What do tobacco advertising restrictions look like today?
Tobacco companies used to advertise on television and radio, feature doctors to endorse products and use cartoon mascots, to name a few marketing strategies we no longer see today. Following the release of the Surgeon General’s report on smoking and health in 1964, pressure slowly grew to limit how and where Big Tobacco could advertise.

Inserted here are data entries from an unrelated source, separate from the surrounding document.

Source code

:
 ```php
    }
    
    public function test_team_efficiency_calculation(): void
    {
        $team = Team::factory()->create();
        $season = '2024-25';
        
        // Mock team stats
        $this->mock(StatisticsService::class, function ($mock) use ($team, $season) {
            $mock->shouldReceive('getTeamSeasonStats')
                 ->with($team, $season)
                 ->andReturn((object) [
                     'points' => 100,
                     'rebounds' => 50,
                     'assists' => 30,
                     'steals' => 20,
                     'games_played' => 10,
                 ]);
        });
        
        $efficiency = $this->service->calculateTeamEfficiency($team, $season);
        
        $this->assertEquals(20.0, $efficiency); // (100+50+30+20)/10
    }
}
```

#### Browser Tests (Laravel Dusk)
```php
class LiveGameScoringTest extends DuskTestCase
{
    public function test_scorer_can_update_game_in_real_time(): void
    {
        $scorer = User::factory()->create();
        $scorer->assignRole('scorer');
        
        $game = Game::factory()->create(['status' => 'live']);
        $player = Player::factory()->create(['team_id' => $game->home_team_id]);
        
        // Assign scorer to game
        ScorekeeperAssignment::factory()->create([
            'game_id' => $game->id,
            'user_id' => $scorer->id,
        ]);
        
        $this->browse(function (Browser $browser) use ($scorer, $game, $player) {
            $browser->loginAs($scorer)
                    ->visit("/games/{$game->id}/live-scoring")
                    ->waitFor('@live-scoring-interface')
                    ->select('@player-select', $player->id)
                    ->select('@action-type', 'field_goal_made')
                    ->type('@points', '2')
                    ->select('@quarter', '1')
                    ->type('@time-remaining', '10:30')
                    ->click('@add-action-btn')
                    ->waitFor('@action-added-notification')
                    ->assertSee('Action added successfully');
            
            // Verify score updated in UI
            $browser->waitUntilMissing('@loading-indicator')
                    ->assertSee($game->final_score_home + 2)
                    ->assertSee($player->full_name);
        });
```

While tobacco TV ads and physician-recommended cigarettes are a thing of the past, marketing restrictions may not be as far-reaching as you think. Here’s a brief look at some events that shaped the tobacco marketing environment we see today:
1967
- The Federal Communications Commission (FCC) determines that the Fairness Doctrine, a now defunct policy that required broadcasters to present contrasting views on matters of public interest, applies to cigarette ads. For several years, anti-tobacco ads and public service announcements ran alongside ads from Big Tobacco, albeit much less frequently.
1971
- A ban on cigarette advertisements on TV and radio (specifically those stations broadcasting on FCC-regulated airwaves) went into effect in 1971. Since tobacco ads were no longer on the airwaves, there was no longer an obligation to air anti-tobacco advertising and those ads went off the air, too. Advertisements for smokeless tobacco products on TV and radio, however, were not banned until 1986. Ads continued to run in magazines and newspapers as well as on billboards and on transit.
1998
- The Master Settlement Agreement, which was the result of civil litigation brought by 46 U.S. states, D.C. and five territories against the major U.S. tobacco companies, imposed more restrictions on those companies. (The other four states settled separately.) New rules included bans on transit and billboard advertisements, paid brand product placement, cartoons, tobacco brand sponsorships of sporting events and concerts, as well as advertising and marketing practices that targeted individuals under 18.
2006
- The U.S. v. Philip Morris et al federal court decision concluded that the major U.S. cigarette companies had violated the federal racketeering laws, in part by fraudulently claiming that “low tar” and “light” cigarettes were less harmful when, in fact, the tobacco companies knew they were not. The courts prohibited the use of these and similar descriptors in cigarette packaging and advertising.
2009
- The Family Smoking Prevention and Tobacco Control Act, which granted the Food and Drug Administration (FDA) the authority to regulate tobacco products, included the authority to regulate some of the industry’s marketing practices. The act banned the use of vending machines and product sampling (except in adult-only facilities), and it restricted the sale of tobacco in retail establishments to face-to-face transactions between retailers and consumers. It also expanded the existing limits on tobacco brand sponsorships and tobacco branding of non-tobacco items.
Most of the action has been on the federal level. Certain localities and states ban the sale of flavored tobacco products (the Tobacco Control Act banned flavored cigarettes except for menthol cigarettes) and have prohibited coupons and discounts. Recent trends at the state and local level have focused on restricting the sale of tobacco products (an area where states and localities have more direct control) instead of advertising practices to avoid running into First Amendment challenges.
There are still numerous advertising avenues for tobacco companies that have fewer limitations, including marketing in point-of-sale locations like convenience stores, gas stations, grocery stores and pharmacies. The top tobacco companies spent 96 percent of their $8.49 billion cigarette marketing budget on point-of-sale marketing—not just advertisements, but things like discounts and product displays behind check-out counters.
Another big marketing venue for Big Tobacco is product packaging—the industry still has wide leeway in promoting their brands directly on cigarettes and other tobacco product packaging. Graphic warning labels in many countries reduce the branding on the pack itself (while also providing invaluable information about the deadly effects of tobacco) but the U.S. has lagged behind in implementing such warnings. The specific graphic warning labels introduced by the FDA under the Tobacco Control Act were found to be unconstitutional, but the underlying requirement was not. A pending lawsuit from Truth Initiative® and seven other public health groups is seeking to compel the FDA to issue a second set of graphic warnings for packs and advertising.